The Delhi government on Wednesday formed a nine-member expert committee to suggest norms to be put in place to stop overcharging by the private hospitals in the city.
The newly formed committee will recommend norms that will have to be mandatorily followed by all private health clinics in the national capital. The committee will also norms to cap the profit margin on medicines and consumables sold by private hospitals in the city.
On Wednesday, Delhi health minister Satyendar Jain said the decision was taken after receiving complaints related to alleged overcharging, refusal or delay in providing immediate medical care to victims of crime or road accidents, or hospitals compelling patients to buy drugs from in-house pharmacy, rude behaviour by healthcare workers and delay in initiating medico-legal cases.
The government, later in a statement, said the panel will also suggest mechanism so that all private hospitals and nursing homes should, as far as possible, only prescribe drugs mentioned in the National List of Essential Medicines (NELM).
The reports added that the committee will also look into consumables, behaviour protocol of medical staff, Economically Weaker Section (EWS) and misdemeanour at the hospital.
According to reports, the committee will be headed by Delhi’s director general of health services and will also include senior doctors from the Delhi Medical Council and Delhi Medical Council and the national president of India Medical Association Dr KK Agarwal.
"The government has formed a nine-member committee to look into the issue of overcharging by private hospitals. The panel will submit its findings and recommendation by December 31," Delhi health minister Satyendar Jain quoted as saying. "the committee will also “prepare a mechanism” to prescribe “as far as possible” drugs mentioned in the National List of Essential Medicines," Jain added.

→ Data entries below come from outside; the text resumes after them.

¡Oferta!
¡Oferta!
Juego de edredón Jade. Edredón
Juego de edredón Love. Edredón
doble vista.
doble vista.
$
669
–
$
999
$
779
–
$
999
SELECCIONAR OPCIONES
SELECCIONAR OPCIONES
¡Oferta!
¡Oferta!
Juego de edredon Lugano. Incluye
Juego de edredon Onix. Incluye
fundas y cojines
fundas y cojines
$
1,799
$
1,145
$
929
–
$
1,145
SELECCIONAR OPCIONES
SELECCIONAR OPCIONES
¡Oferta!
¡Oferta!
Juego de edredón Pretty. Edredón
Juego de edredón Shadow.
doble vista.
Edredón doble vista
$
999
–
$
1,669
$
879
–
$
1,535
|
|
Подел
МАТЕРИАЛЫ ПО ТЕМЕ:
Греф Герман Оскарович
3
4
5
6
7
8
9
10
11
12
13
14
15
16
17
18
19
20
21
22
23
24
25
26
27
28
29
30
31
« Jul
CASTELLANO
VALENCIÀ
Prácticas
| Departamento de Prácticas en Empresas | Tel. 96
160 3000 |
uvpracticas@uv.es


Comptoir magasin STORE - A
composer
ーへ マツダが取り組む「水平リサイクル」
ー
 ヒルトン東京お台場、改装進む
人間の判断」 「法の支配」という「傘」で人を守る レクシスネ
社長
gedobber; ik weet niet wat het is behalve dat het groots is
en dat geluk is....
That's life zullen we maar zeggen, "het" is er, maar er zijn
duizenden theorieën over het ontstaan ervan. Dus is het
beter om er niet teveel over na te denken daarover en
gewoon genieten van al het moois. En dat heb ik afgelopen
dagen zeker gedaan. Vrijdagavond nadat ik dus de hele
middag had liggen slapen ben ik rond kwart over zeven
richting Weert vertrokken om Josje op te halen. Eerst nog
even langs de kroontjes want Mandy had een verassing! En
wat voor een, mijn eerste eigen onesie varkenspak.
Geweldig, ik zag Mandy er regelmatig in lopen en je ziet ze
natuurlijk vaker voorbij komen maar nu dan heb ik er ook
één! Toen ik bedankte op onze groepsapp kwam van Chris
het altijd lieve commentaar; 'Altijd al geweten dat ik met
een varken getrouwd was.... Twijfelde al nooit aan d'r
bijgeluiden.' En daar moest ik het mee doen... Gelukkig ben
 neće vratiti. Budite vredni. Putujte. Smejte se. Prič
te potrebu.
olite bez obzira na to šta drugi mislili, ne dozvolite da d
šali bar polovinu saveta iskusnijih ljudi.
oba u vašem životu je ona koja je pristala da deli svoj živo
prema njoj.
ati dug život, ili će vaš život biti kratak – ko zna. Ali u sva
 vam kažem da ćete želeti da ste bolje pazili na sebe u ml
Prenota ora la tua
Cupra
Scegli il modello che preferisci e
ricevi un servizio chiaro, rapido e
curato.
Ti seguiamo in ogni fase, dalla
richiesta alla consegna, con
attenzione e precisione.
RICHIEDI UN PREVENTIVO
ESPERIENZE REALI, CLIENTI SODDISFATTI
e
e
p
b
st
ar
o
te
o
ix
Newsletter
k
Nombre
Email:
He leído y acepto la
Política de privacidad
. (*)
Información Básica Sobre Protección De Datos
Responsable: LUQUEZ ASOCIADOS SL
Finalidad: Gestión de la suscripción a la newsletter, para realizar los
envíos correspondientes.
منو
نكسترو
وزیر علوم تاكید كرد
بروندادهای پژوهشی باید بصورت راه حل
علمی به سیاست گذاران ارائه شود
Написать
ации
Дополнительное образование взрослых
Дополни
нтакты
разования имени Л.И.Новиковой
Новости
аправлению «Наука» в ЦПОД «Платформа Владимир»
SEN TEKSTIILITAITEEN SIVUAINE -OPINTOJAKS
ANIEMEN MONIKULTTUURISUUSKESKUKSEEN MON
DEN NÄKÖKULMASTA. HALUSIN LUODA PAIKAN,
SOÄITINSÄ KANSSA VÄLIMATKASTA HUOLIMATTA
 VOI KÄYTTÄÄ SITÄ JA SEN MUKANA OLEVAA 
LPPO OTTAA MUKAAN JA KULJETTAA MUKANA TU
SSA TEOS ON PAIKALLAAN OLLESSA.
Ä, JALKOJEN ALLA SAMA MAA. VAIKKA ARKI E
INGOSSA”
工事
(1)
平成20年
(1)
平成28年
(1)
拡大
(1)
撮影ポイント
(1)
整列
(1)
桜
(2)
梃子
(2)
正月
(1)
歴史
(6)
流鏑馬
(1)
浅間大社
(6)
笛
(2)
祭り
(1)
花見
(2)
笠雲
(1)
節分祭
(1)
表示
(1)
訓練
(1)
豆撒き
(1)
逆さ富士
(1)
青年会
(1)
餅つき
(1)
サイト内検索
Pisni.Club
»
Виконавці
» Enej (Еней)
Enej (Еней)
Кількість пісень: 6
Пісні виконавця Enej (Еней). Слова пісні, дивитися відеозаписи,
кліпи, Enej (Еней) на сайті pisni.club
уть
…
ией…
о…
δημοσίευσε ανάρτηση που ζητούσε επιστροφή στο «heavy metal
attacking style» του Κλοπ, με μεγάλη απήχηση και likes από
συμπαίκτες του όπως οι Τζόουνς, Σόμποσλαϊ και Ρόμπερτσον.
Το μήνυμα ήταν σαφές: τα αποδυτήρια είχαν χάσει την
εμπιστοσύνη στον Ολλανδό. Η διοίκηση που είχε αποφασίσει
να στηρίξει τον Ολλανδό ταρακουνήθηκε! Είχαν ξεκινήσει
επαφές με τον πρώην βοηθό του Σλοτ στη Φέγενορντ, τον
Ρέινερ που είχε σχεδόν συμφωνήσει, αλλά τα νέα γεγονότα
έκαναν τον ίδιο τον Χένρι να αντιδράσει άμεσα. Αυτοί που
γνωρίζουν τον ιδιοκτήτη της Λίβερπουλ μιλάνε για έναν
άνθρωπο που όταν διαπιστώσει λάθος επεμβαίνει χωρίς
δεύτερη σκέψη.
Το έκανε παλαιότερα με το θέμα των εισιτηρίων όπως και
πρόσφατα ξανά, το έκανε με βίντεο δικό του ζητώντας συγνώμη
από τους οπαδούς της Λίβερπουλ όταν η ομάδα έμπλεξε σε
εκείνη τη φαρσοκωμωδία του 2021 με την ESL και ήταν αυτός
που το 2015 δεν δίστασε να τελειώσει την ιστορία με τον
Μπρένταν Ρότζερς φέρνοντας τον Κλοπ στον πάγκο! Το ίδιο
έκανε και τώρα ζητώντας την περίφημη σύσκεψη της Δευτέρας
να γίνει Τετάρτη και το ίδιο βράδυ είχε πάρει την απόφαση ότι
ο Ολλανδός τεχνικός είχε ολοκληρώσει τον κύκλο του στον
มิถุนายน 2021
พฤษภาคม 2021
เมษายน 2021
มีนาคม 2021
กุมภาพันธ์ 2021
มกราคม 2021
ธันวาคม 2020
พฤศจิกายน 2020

The step by the Delhi govt comes just a week after a baby declared dead by the Delhi's 'Max Specialist Hospital was found alive just before cremation. However, the child later died under treatment in another hospital. Delhi government canceled the license of the Max Hospital.
The Outlook earlier this year had reported that the doctors of private hospitals charge almost 1453 per cent extra from the patients when they use medical equipment brought from foreign countries.
The Times of India had reported last week how certain corporate hospitals were making profits ranging from 275% to 525% on the sale of disposable syringes by purchasing them at a discounted rate and billing them to the patient at MRP.
On December 13 a man registered a police complaint against Fortis Hospital, Noida, alleging that he was charged over Rs 1 lakh for treatment of his daughter who died four hours after being admitted there.
In another incident, earlier this year Haryana's Fortis Hospital was also in the news after parents of a 7-year-old child who died of Dengue alleged that the hospital handed them a bill of 15 Lakh for 15 days. The parents in their complaint against the hospital claimed that the hospital switched to a treatment which was seven times more expensive than the initial treatment. Following the complaint, the Haryana government had ordered a probe into the matter.